Like many traits or characteristics (joy, beauty), I believe leadership is an inside job. Socially conditioned to think of others first, women, most often forget the Self in the equation when it comes to leadership. Ken Blanchard in a speech to the Association of Girl Scout Executives in Phoenix this summer said that leadership has three parts: Leadership of the Self, Leadership to one other and Leadership to the team. In her ground breaking work that still resonates in my life, Carol Gilligan talked about the importance of discovering your own voice. She points out in her book, Meeting at the Crossroads, that girls at 9 are more than willing to tell you what they need and want. But at 13, those same girls, when asked, shrug their shoulders and say “I don’t know.”
In my work with women and children who have been abused, I thought that it was the abuse that took away their voices, but as I have witnessed in other arenas including women and girls in Girl Scouts, and many of my friends and peers , we all put others first at the exclusion of the self.
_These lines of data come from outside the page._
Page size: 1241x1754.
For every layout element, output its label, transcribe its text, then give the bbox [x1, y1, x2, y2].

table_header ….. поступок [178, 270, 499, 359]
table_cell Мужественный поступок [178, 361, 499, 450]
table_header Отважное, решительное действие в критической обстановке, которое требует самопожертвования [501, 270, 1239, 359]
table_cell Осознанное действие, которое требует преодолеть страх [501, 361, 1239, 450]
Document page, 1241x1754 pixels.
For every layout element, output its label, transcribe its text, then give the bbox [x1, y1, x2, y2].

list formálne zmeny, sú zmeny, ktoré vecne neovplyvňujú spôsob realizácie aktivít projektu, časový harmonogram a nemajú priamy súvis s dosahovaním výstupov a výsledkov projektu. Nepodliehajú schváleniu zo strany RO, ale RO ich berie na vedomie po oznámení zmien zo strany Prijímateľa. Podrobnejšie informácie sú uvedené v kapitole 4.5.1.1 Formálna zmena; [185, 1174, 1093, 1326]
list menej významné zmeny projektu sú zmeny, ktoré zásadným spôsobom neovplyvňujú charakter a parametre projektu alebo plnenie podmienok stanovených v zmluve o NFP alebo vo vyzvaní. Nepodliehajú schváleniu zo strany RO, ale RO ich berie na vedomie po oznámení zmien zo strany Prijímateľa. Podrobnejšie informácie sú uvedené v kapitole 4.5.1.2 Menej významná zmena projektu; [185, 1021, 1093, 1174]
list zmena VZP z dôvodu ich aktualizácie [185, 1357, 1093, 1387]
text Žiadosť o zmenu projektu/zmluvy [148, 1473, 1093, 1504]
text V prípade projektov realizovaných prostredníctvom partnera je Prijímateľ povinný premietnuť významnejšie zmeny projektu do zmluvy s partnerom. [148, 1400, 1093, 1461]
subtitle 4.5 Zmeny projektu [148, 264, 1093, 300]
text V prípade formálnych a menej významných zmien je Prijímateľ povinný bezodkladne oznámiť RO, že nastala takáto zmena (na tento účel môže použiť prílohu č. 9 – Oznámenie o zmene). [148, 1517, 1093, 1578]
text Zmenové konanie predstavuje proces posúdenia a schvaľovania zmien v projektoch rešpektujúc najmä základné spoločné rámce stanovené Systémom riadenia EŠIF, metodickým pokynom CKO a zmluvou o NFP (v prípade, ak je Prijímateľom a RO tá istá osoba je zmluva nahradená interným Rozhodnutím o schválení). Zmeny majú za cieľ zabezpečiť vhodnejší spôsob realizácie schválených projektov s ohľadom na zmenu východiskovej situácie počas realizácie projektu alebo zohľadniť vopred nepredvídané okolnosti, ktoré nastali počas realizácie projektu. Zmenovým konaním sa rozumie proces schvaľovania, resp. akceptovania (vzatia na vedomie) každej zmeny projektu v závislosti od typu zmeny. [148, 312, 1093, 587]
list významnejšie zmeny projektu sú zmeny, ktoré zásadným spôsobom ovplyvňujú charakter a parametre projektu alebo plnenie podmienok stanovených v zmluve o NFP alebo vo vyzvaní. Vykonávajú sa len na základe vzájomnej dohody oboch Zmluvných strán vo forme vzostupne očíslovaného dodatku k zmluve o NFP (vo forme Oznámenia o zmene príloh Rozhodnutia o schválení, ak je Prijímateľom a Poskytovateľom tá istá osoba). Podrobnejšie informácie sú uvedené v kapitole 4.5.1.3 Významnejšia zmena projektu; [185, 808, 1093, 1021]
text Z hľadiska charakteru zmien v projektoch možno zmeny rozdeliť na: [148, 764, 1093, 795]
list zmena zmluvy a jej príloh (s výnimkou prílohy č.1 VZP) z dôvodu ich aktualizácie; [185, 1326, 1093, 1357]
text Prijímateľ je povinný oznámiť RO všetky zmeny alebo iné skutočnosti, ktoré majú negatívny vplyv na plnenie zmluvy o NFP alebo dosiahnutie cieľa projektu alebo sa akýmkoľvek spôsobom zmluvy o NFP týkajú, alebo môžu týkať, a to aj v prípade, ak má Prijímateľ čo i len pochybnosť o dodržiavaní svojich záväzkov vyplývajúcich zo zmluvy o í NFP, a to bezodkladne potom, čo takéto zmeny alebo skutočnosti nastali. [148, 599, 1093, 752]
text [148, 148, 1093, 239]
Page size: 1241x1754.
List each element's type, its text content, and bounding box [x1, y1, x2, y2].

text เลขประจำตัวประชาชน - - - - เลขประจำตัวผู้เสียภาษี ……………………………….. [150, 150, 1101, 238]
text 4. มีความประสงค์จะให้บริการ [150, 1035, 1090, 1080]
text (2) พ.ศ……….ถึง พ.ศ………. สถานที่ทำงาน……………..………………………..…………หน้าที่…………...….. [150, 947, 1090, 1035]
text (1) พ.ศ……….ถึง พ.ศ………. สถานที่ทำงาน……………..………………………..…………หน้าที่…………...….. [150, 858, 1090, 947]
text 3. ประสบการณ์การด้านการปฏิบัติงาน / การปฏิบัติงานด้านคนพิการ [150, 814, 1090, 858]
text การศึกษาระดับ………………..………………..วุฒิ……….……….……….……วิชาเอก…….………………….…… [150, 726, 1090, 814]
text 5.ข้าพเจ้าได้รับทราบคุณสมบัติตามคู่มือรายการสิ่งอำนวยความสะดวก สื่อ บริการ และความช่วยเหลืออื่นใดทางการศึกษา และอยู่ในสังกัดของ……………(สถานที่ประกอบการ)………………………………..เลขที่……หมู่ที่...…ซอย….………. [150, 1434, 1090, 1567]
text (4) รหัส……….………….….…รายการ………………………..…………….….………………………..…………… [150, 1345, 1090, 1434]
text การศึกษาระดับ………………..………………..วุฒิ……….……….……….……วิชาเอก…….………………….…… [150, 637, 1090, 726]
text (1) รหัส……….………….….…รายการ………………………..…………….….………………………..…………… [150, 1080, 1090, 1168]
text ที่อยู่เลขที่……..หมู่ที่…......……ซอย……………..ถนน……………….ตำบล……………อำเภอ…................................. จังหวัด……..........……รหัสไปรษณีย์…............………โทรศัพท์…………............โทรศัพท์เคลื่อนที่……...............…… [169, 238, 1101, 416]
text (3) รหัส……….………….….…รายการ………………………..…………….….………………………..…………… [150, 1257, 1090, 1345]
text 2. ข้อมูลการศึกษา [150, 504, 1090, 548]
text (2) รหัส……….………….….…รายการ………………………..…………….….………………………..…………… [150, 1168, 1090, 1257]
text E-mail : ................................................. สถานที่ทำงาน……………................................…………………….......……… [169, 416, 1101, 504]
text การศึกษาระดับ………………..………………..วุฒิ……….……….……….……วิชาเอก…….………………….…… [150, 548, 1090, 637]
I think this idea of self exclusion is key, for as women and girls are socialized to think about what others need, we bring to the world a relational style that is often missing in our world and I think badly needed. In a video blog on www.bigthink.com, Carol Gilligan points out that when considering a moral dilemma, women most often think of themselves as “living on a trampoline.” We can’t think about something without thinking about its connection to others. She says that for women, the questions of morality cannot be considered without understanding the relational parts of the issues.
However, without having a clear relationship to the self, we may be unable to really understand or empathize with another. We may think we know what another needs and wants, but unless we are truly understanding our own needs and wants, we may miss the mark. To me, the pinnacle of good leadership includes the ability to empathize with all concerned, not just the loudest voices. In addition, when you have an understanding of yourself – I find you are better able to speak from the heart.
All of us involved in Girl Scouts are committed to helping one girl find her true voice, to help her see her and express what she wants in life. Accomplishing that is the true measure of leadership.